I fish there for the rainbows. I have not done very well for any other type of fish there. I could never find out when the gills was biting and I could not find the crappies this spring either. I don't have a boat so that could be the problem.......Matt


----------



## Lakota55 (Apr 29, 2011)

The DNR stocks trout into McKarns, the bigger of the two lakes. Barton is the lake on the northside before you get to the bridge. There are a couple good bluegill holes. Since it flooded out twice this year, a lot of the fish went into the river.
I have caught only 4 pike this year compared to 3 to 5 a day last year (wknds only). Bass are plentiful in the 15 to 17" range.
Barton is a lot easier to walk around than McKarns. If you park b4 the bridge on the right, walk to the west side past the 1st bay and that point is good fishing. If you continue around to the north, the next bay has the gills!
Good luck!


----------



## jhammer (Jun 13, 2011)

I fly fished there a couple of times and caught some decent bass. Usually, I hit the river though. I get lots of rock bass and some smallies up that way.


----------



## mlayers (Aug 22, 2011)

Is there any size to the gills that you catch there......Matt


----------



## Lakota55 (Apr 29, 2011)

Last weekend was the pits at Barton. Weather locked jawed the bass. Caught 2 pike in the shallows at 28 and 33". In the freezer!

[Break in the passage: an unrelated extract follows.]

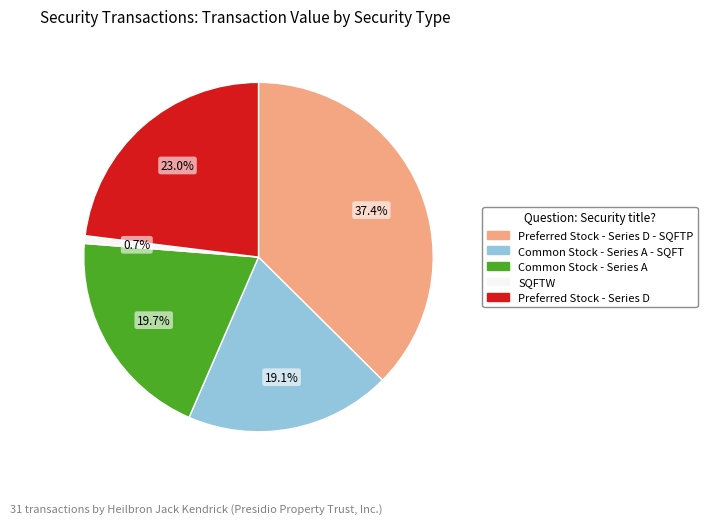

Is there any slice that represents more than half of the pie?

No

The bigger pike should be moving into the shallows this week as the cold nights has dropped the water temp. Usually find them in 3 to 8' on the east side of the lake. I use extremely bright lures and they love them. Wish I could have caught the follower...he was over 40". Well, we'll see what happens this weekend!


----------



## mlayers (Aug 22, 2011)

How has the fishing been at Barton Lake this past week. Has the gills and crappies been hitting. I was thinking about heading over there this Saturday to see if anything is biting. Maybe I will see some of you guys there......Matt


----------



## Lakota55 (Apr 29, 2011)

Last wekend only 3 small bass. Felt like the fish were running from me. Saw some schooling fish sunday but not hitting lures. Hopefully this am(9-24), I will have some luck. Finder has been showing lots of fish 14' and temp was 67*. Off the points is where I'm finding the fish. Will let you know how it goes this morning.


----------



## mlayers (Aug 22, 2011)

Has the fishing picked up any. I was wanting to get out this weekend but coming down with a bad cough and sore throat....


----------



## olderfer (Feb 2, 2009)

mlayers said:


> Has the fishing picked up any. I was wanting to get out this weekend but coming down with a bad cough and sore throat....



Take two aspirins and call me on Monday.

Jim


----------



## mlayers (Aug 22, 2011)

Is the crappie and gills been bite here yet....


----------



## lunker43612 (Nov 23, 2011)

where is barton lake. i fish nettle lunker 43612


----------



## mlayers (Aug 22, 2011)

County road J between 10 and 8.5 north side


----------